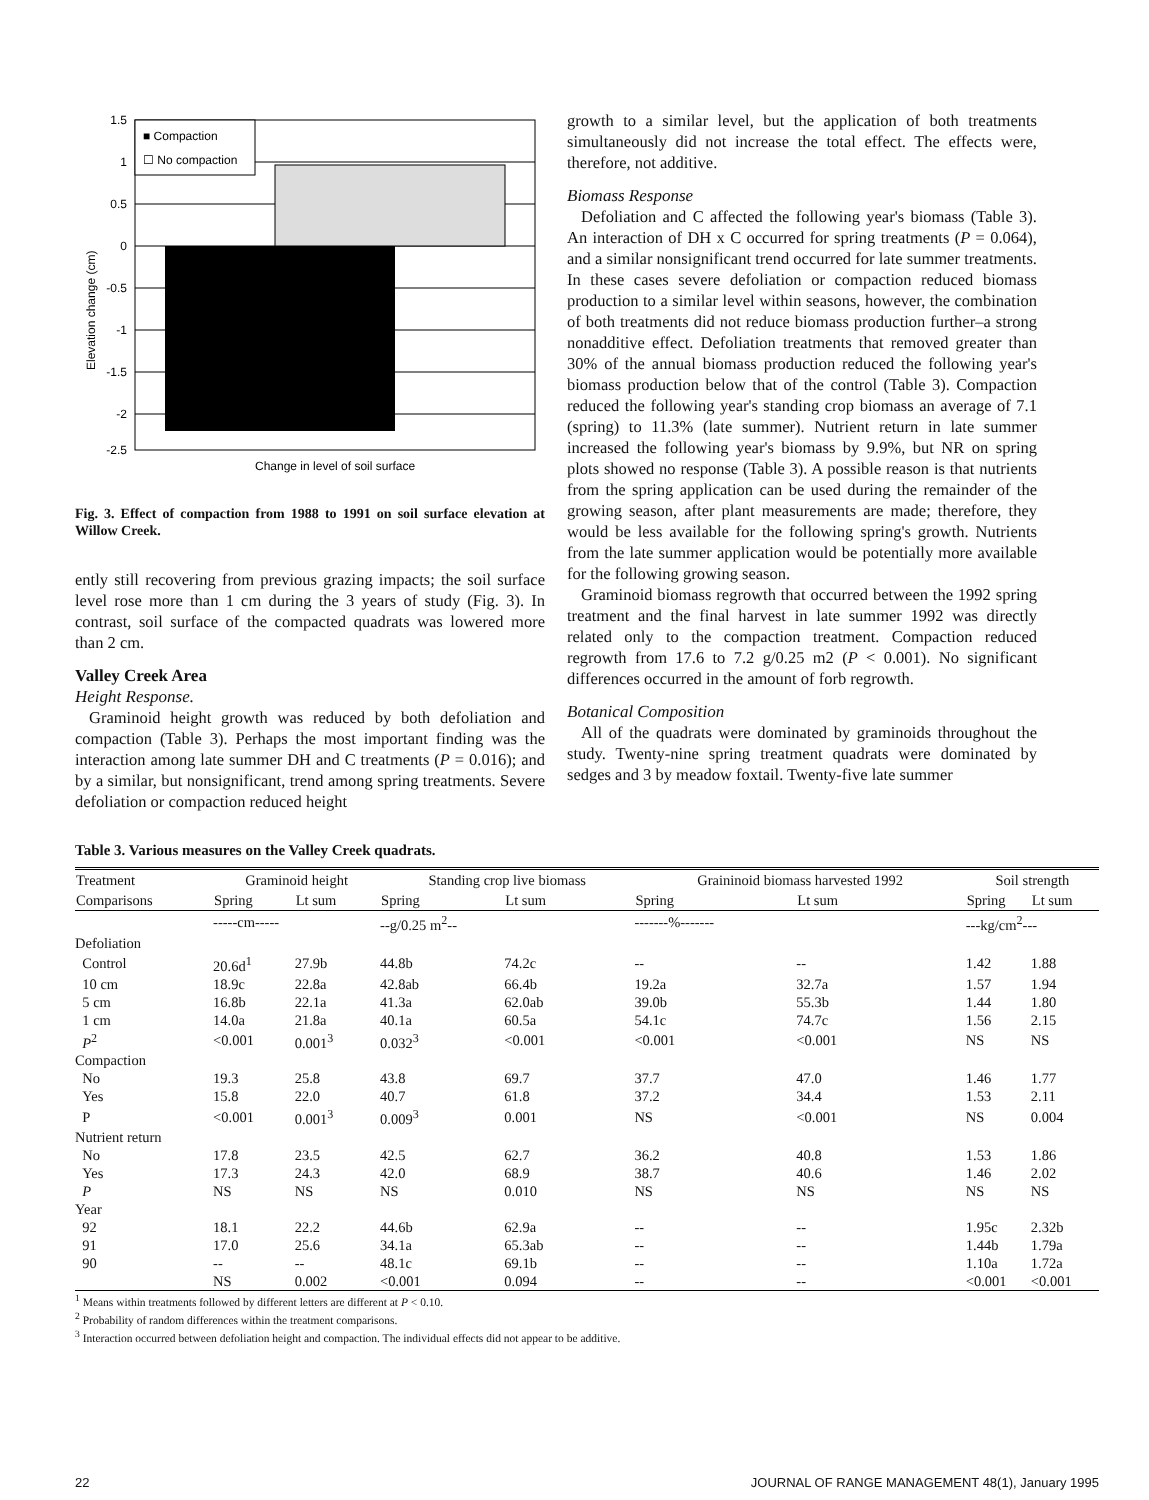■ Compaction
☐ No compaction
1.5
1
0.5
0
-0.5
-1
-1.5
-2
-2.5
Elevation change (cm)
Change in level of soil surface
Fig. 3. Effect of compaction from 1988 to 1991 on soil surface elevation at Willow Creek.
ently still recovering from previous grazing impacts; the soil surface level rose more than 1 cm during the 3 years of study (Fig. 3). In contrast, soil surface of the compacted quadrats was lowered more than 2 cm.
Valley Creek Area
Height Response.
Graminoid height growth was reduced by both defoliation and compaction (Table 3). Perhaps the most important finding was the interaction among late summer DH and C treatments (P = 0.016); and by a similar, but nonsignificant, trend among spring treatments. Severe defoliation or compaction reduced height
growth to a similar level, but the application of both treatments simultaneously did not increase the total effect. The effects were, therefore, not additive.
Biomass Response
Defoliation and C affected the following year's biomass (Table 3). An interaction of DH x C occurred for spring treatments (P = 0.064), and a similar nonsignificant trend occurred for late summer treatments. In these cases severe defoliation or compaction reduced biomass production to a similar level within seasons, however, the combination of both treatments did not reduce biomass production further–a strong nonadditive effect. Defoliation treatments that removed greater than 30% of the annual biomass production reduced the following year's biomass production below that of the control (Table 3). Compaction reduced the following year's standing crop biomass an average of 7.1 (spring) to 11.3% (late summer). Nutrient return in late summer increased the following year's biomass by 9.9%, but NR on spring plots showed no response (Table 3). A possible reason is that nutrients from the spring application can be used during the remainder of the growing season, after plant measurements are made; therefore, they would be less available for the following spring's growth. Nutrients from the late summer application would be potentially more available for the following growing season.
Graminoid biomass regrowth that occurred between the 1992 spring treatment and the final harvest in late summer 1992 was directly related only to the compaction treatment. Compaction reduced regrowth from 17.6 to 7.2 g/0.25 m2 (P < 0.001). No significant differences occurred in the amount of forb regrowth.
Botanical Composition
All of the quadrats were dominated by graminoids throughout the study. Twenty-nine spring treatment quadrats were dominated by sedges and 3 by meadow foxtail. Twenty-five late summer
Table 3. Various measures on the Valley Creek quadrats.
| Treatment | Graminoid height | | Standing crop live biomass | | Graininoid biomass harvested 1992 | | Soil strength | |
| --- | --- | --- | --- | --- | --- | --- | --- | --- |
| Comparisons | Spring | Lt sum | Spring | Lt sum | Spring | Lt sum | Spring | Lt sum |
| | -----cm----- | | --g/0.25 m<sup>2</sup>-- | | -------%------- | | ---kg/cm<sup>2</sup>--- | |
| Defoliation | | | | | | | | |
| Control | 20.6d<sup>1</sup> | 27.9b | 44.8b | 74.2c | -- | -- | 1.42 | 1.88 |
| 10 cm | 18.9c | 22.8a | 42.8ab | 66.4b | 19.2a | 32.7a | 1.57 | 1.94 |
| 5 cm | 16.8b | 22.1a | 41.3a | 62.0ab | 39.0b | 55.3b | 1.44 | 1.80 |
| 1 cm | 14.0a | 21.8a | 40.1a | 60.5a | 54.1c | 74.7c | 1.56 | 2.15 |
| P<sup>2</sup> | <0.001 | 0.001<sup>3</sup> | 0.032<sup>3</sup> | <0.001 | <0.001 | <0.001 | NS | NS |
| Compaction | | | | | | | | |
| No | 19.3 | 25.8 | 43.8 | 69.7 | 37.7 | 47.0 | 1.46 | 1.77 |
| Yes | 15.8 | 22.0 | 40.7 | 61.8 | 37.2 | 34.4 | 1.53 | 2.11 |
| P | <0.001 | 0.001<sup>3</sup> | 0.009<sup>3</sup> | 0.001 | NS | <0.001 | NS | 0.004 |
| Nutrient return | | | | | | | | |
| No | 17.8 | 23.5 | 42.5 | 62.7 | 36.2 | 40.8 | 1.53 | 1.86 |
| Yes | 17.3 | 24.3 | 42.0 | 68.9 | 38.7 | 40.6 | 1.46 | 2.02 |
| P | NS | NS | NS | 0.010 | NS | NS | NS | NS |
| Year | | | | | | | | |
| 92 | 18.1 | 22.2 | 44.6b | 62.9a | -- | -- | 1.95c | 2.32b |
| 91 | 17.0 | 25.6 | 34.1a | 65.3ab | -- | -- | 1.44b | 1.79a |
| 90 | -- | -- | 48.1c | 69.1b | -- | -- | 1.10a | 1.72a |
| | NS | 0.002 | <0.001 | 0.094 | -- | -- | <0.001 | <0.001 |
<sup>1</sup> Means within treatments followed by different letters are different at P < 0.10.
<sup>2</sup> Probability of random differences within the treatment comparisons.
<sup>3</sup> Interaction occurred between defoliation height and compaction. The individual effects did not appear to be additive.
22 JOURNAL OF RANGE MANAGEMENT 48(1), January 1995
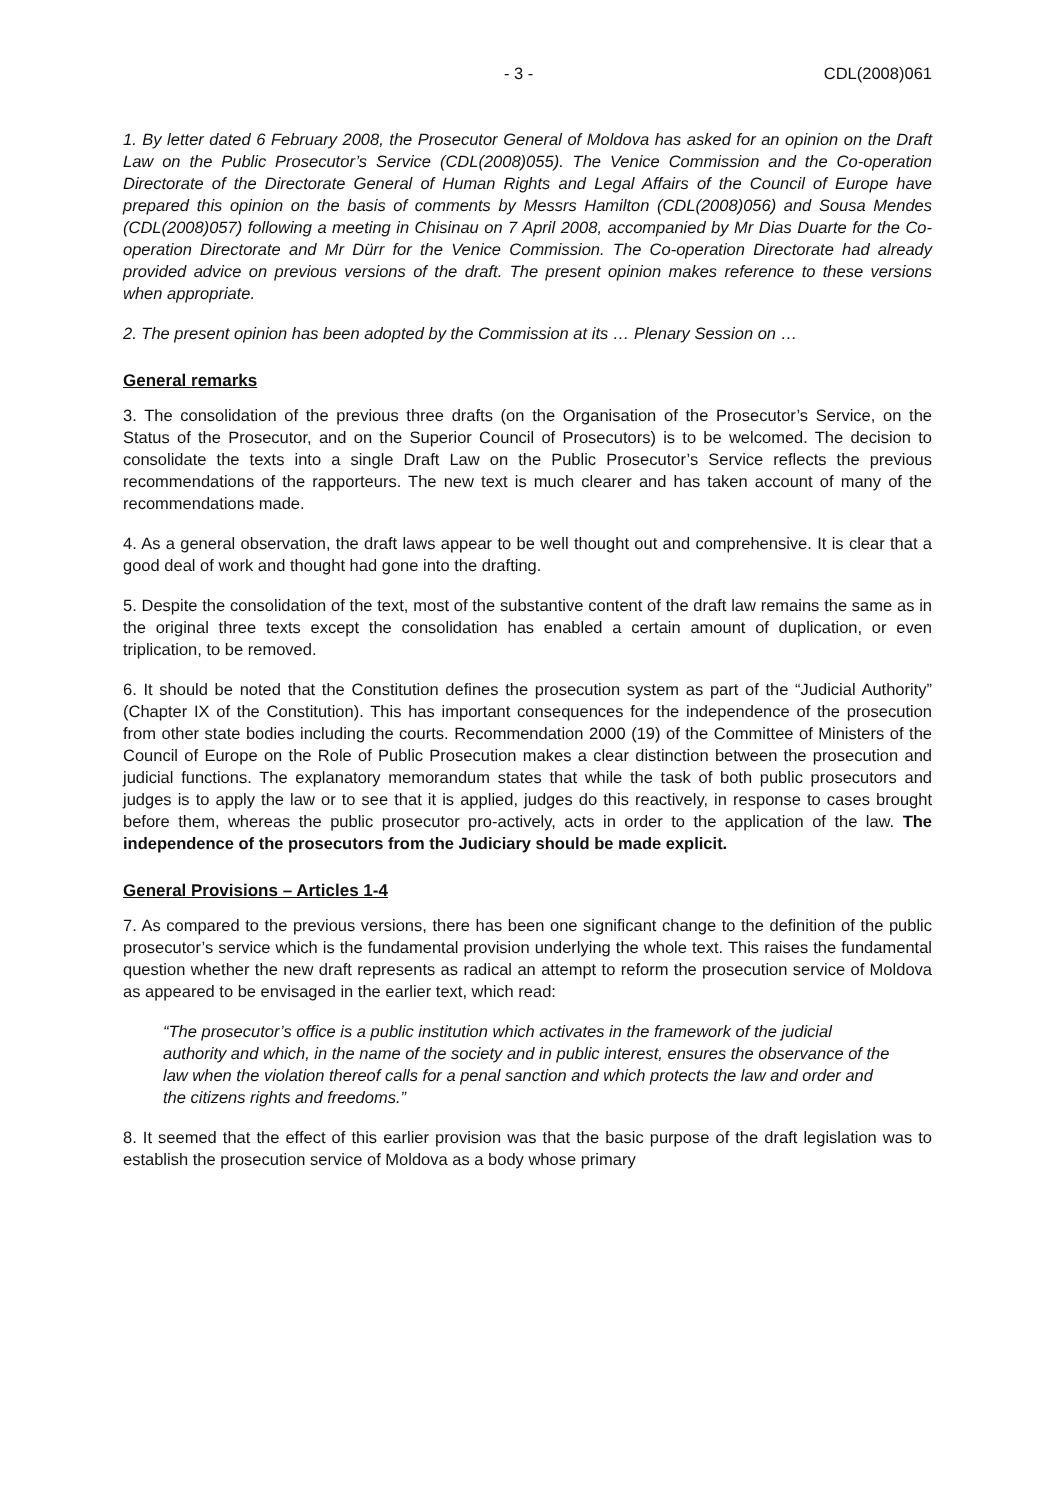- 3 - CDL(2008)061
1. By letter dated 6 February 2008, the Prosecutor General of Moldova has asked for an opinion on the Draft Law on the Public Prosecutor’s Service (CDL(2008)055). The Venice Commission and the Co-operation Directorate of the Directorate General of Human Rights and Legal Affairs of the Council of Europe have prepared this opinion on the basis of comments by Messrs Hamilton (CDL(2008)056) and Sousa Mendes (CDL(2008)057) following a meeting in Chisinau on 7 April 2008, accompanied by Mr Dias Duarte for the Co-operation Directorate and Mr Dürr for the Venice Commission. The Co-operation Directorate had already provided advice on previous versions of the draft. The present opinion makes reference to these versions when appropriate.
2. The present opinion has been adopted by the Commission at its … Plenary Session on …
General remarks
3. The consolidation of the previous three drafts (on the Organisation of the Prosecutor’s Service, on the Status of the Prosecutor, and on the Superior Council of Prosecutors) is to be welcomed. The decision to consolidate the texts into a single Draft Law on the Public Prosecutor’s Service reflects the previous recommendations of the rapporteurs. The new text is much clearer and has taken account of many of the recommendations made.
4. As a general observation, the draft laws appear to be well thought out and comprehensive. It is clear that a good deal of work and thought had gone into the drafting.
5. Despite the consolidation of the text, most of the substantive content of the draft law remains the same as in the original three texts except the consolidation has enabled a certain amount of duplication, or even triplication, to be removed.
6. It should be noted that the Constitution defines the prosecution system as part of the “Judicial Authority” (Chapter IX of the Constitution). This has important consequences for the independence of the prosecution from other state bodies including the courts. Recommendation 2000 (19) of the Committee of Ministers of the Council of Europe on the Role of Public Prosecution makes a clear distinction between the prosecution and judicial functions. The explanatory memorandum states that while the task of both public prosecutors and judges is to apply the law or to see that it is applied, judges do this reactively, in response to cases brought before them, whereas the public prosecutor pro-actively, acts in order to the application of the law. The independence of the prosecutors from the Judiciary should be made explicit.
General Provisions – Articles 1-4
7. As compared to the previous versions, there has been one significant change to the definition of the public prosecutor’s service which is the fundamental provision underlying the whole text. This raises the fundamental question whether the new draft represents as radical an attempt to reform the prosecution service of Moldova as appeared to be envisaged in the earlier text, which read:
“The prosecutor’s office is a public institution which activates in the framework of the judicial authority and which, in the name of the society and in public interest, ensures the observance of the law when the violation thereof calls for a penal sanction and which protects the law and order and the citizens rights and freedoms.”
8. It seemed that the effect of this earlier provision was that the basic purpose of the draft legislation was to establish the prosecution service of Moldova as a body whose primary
****************************************
**What the exercise asks:**
Write the listing out exactly, apart from its pictures.

**Output for this exercise:**
■ Compaction
☐ No compaction
1.5
1
0.5
0
-0.5
-1
-1.5
-2
-2.5
Elevation change (cm)
Change in level of soil surface
Fig. 3. Effect of compaction from 1988 to 1991 on soil surface elevation at Willow Creek.
ently still recovering from previous grazing impacts; the soil surface level rose more than 1 cm during the 3 years of study (Fig. 3). In contrast, soil surface of the compacted quadrats was lowered more than 2 cm.
Valley Creek Area
Height Response.
Graminoid height growth was reduced by both defoliation and compaction (Table 3). Perhaps the most important finding was the interaction among late summer DH and C treatments (P = 0.016); and by a similar, but nonsignificant, trend among spring treatments. Severe defoliation or compaction reduced height
growth to a similar level, but the application of both treatments simultaneously did not increase the total effect. The effects were, therefore, not additive.
Biomass Response
Defoliation and C affected the following year's biomass (Table 3). An interaction of DH x C occurred for spring treatments (P = 0.064), and a similar nonsignificant trend occurred for late summer treatments. In these cases severe defoliation or compaction reduced biomass production to a similar level within seasons, however, the combination of both treatments did not reduce biomass production further–a strong nonadditive effect. Defoliation treatments that removed greater than 30% of the annual biomass production reduced the following year's biomass production below that of the control (Table 3). Compaction reduced the following year's standing crop biomass an average of 7.1 (spring) to 11.3% (late summer). Nutrient return in late summer increased the following year's biomass by 9.9%, but NR on spring plots showed no response (Table 3). A possible reason is that nutrients from the spring application can be used during the remainder of the growing season, after plant measurements are made; therefore, they would be less available for the following spring's growth. Nutrients from the late summer application would be potentially more available for the following growing season.
Graminoid biomass regrowth that occurred between the 1992 spring treatment and the final harvest in late summer 1992 was directly related only to the compaction treatment. Compaction reduced regrowth from 17.6 to 7.2 g/0.25 m2 (P < 0.001). No significant differences occurred in the amount of forb regrowth.
Botanical Composition
All of the quadrats were dominated by graminoids throughout the study. Twenty-nine spring treatment quadrats were dominated by sedges and 3 by meadow foxtail. Twenty-five late summer
Table 3. Various measures on the Valley Creek quadrats.
| Treatment | Graminoid height | | Standing crop live biomass | | Graininoid biomass harvested 1992 | | Soil strength | |
| --- | --- | --- | --- | --- | --- | --- | --- | --- |
| Comparisons | Spring | Lt sum | Spring | Lt sum | Spring | Lt sum | Spring | Lt sum |
| | -----cm----- | | --g/0.25 m<sup>2</sup>-- | | -------%------- | | ---kg/cm<sup>2</sup>--- | |
| Defoliation | | | | | | | | |
| Control | 20.6d<sup>1</sup> | 27.9b | 44.8b | 74.2c | -- | -- | 1.42 | 1.88 |
| 10 cm | 18.9c | 22.8a | 42.8ab | 66.4b | 19.2a | 32.7a | 1.57 | 1.94 |
| 5 cm | 16.8b | 22.1a | 41.3a | 62.0ab | 39.0b | 55.3b | 1.44 | 1.80 |
| 1 cm | 14.0a | 21.8a | 40.1a | 60.5a | 54.1c | 74.7c | 1.56 | 2.15 |
| P<sup>2</sup> | <0.001 | 0.001<sup>3</sup> | 0.032<sup>3</sup> | <0.001 | <0.001 | <0.001 | NS | NS |
| Compaction | | | | | | | | |
| No | 19.3 | 25.8 | 43.8 | 69.7 | 37.7 | 47.0 | 1.46 | 1.77 |
| Yes | 15.8 | 22.0 | 40.7 | 61.8 | 37.2 | 34.4 | 1.53 | 2.11 |
| P | <0.001 | 0.001<sup>3</sup> | 0.009<sup>3</sup> | 0.001 | NS | <0.001 | NS | 0.004 |
| Nutrient return | | | | | | | | |
| No | 17.8 | 23.5 | 42.5 | 62.7 | 36.2 | 40.8 | 1.53 | 1.86 |
| Yes | 17.3 | 24.3 | 42.0 | 68.9 | 38.7 | 40.6 | 1.46 | 2.02 |
| P | NS | NS | NS | 0.010 | NS | NS | NS | NS |
| Year | | | | | | | | |
| 92 | 18.1 | 22.2 | 44.6b | 62.9a | -- | -- | 1.95c | 2.32b |
| 91 | 17.0 | 25.6 | 34.1a | 65.3ab | -- | -- | 1.44b | 1.79a |
| 90 | -- | -- | 48.1c | 69.1b | -- | -- | 1.10a | 1.72a |
| | NS | 0.002 | <0.001 | 0.094 | -- | -- | <0.001 | <0.001 |
<sup>1</sup> Means within treatments followed by different letters are different at P < 0.10.
<sup>2</sup> Probability of random differences within the treatment comparisons.
<sup>3</sup> Interaction occurred between defoliation height and compaction. The individual effects did not appear to be additive.
22 JOURNAL OF RANGE MANAGEMENT 48(1), January 1995
- 3 - CDL(2008)061
1. By letter dated 6 February 2008, the Prosecutor General of Moldova has asked for an opinion on the Draft Law on the Public Prosecutor’s Service (CDL(2008)055). The Venice Commission and the Co-operation Directorate of the Directorate General of Human Rights and Legal Affairs of the Council of Europe have prepared this opinion on the basis of comments by Messrs Hamilton (CDL(2008)056) and Sousa Mendes (CDL(2008)057) following a meeting in Chisinau on 7 April 2008, accompanied by Mr Dias Duarte for the Co-operation Directorate and Mr Dürr for the Venice Commission. The Co-operation Directorate had already provided advice on previous versions of the draft. The present opinion makes reference to these versions when appropriate.
2. The present opinion has been adopted by the Commission at its … Plenary Session on …
General remarks
3. The consolidation of the previous three drafts (on the Organisation of the Prosecutor’s Service, on the Status of the Prosecutor, and on the Superior Council of Prosecutors) is to be welcomed. The decision to consolidate the texts into a single Draft Law on the Public Prosecutor’s Service reflects the previous recommendations of the rapporteurs. The new text is much clearer and has taken account of many of the recommendations made.
4. As a general observation, the draft laws appear to be well thought out and comprehensive. It is clear that a good deal of work and thought had gone into the drafting.
5. Despite the consolidation of the text, most of the substantive content of the draft law remains the same as in the original three texts except the consolidation has enabled a certain amount of duplication, or even triplication, to be removed.
6. It should be noted that the Constitution defines the prosecution system as part of the “Judicial Authority” (Chapter IX of the Constitution). This has important consequences for the independence of the prosecution from other state bodies including the courts. Recommendation 2000 (19) of the Committee of Ministers of the Council of Europe on the Role of Public Prosecution makes a clear distinction between the prosecution and judicial functions. The explanatory memorandum states that while the task of both public prosecutors and judges is to apply the law or to see that it is applied, judges do this reactively, in response to cases brought before them, whereas the public prosecutor pro-actively, acts in order to the application of the law. The independence of the prosecutors from the Judiciary should be made explicit.
General Provisions – Articles 1-4
7. As compared to the previous versions, there has been one significant change to the definition of the public prosecutor’s service which is the fundamental provision underlying the whole text. This raises the fundamental question whether the new draft represents as radical an attempt to reform the prosecution service of Moldova as appeared to be envisaged in the earlier text, which read:
“The prosecutor’s office is a public institution which activates in the framework of the judicial authority and which, in the name of the society and in public interest, ensures the observance of the law when the violation thereof calls for a penal sanction and which protects the law and order and the citizens rights and freedoms.”
8. It seemed that the effect of this earlier provision was that the basic purpose of the draft legislation was to establish the prosecution service of Moldova as a body whose primary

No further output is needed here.